Input records:

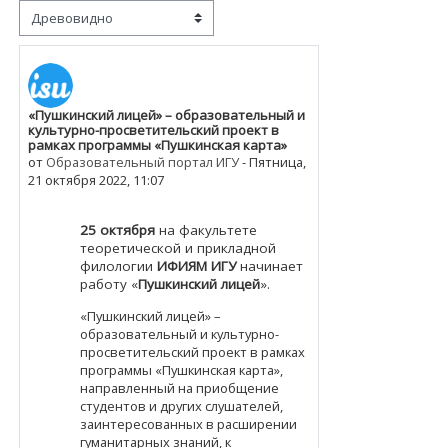
Режим отображения
«Пушкинский лицей» – образовательный и
Количество ответов: 0
культурно-просветительский проект в
рамках программы «Пушкинская карта»
от
Образовательный портал ИГУ
-
Пятница,
21 октября 2022, 11:07
25 октября
на факультете
теоретической и прикладной
филологии
ИФИЯМ ИГУ
начинает
работу «
Пушкинский лицей
».
«Пушкинский лицей» –
образовательный и культурно-
просветительский проект в рамках
программы «Пушкинская карта»,
направленный на приобщение
студентов и других слушателей,
заинтересованных в расширении
гуманитарных знаний, к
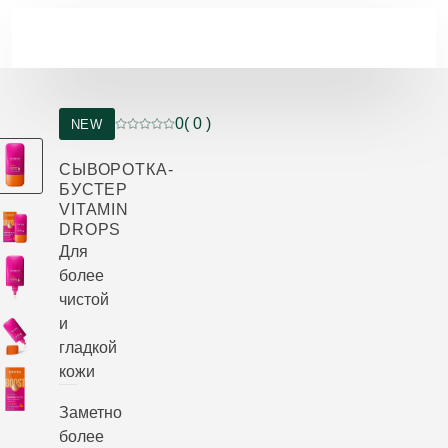
Перейти к основному содержанию
0
( 0 )
NEW
Current rating: 0 out of 5 stars rated by 0 custo
СЫВОРОТКА-
БУСТЕР
VITAMIN
DROPS
Для
более
чистой
и
гладкой
кожи
Заметно
более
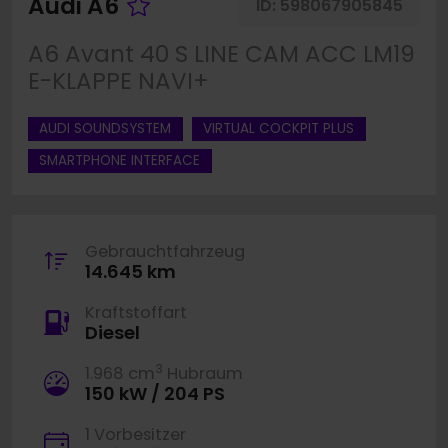
Fahrzeug merken
Audi A6
ID:
598067905845
A6 Avant 40 S LINE CAM ACC LM19
E-KLAPPE NAVI+
AUDI SOUNDSYSTEM
VIRTUAL COCKPIT PLUS
SMARTPHONE INTERFACE
Gebrauchtfahrzeug
14.645 km
Kraftstoffart
Diesel
3
1.968 cm
Hubraum
150 kW / 204 PS
1 Vorbesitzer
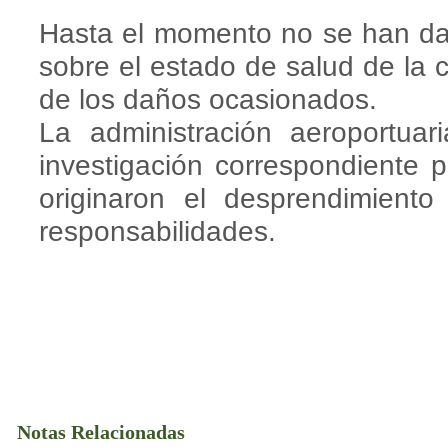
Hasta el momento no se han da
sobre el estado de salud de la 
de los daños ocasionados.
La administración aeroportuar
investigación correspondiente 
originaron el desprendimient
responsabilidades.
Notas Relacionadas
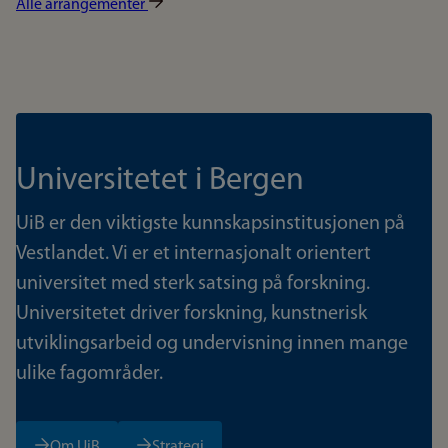
Alle arrangementer
Universitetet i Bergen
UiB er den viktigste kunnskapsinstitusjonen på
Vestlandet. Vi er et internasjonalt orientert
universitet med sterk satsing på forskning.
Universitetet driver forskning, kunstnerisk
utviklingsarbeid og undervisning innen mange
ulike fagområder.
Om UiB
Strategi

Work to complete: Give every line of text read from the rows above as a Markdown table with the columns Number and Line, numbering the lines in order and leaving out blank lines and the pictures.

Answer section:
| Number | Line |
|---|---|
| 1 | Режим отображения |
| 2 | «Пушкинский лицей» – образовательный и |
| 3 | Количество ответов: 0 |
| 4 | культурно-просветительский проект в |
| 5 | рамках программы «Пушкинская карта» |
| 6 | от |
| 7 | Образовательный портал ИГУ |
| 8 | - |
| 9 | Пятница, |
| 10 | 21 октября 2022, 11:07 |
| 11 | 25 октября |
| 12 | на факультете |
| 13 | теоретической и прикладной |
| 14 | филологии |
| 15 | ИФИЯМ ИГУ |
| 16 | начинает |
| 17 | работу « |
| 18 | Пушкинский лицей |
| 19 | ». |
| 20 | «Пушкинский лицей» – |
| 21 | образовательный и культурно- |
| 22 | просветительский проект в рамках |
| 23 | программы «Пушкинская карта», |
| 24 | направленный на приобщение |
| 25 | студентов и других слушателей, |
| 26 | заинтересованных в расширении |
| 27 | гуманитарных знаний, к |
| 28 | Перейти к основному содержанию |
| 29 | 0 |
| 30 | ( 0 ) |
| 31 | NEW |
| 32 | Current rating: 0 out of 5 stars rated by 0 custo |
| 33 | СЫВОРОТКА- |
| 34 | БУСТЕР |
| 35 | VITAMIN |
| 36 | DROPS |
| 37 | Для |
| 38 | более |
| 39 | чистой |
| 40 | и |
| 41 | гладкой |
| 42 | кожи |
| 43 | Заметно |
| 44 | более |
| 45 | Fahrzeug merken |
| 46 | Audi A6 |
| 47 | ID: |
| 48 | 598067905845 |
| 49 | A6 Avant 40 S LINE CAM ACC LM19 |
| 50 | E-KLAPPE NAVI+ |
| 51 | AUDI SOUNDSYSTEM |
| 52 | VIRTUAL COCKPIT PLUS |
| 53 | SMARTPHONE INTERFACE |
| 54 | Gebrauchtfahrzeug |
| 55 | 14.645 km |
| 56 | Kraftstoffart |
| 57 | Diesel |
| 58 | 3 |
| 59 | 1.968 cm |
| 60 | Hubraum |
| 61 | 150 kW / 204 PS |
| 62 | 1 Vorbesitzer |
| 63 | Hasta el momento no se han da |
| 64 | sobre el estado de salud de la  |
| 65 | de los daños ocasionados. |
| 66 | La administración aeroportuar |
| 67 | investigación correspondiente  |
| 68 | originaron el desprendimient |
| 69 | responsabilidades. |
| 70 | Notas Relacionadas |
| 71 | Alle arrangementer |
| 72 | Universitetet i Bergen |
| 73 | UiB er den viktigste kunnskapsinstitusjonen på |
| 74 | Vestlandet. Vi er et internasjonalt orientert |
| 75 | universitet med sterk satsing på forskning. |
| 76 | Universitetet driver forskning, kunstnerisk |
| 77 | utviklingsarbeid og undervisning innen mange |
| 78 | ulike fagområder. |
| 79 | Om UiB |
| 80 | Strategi |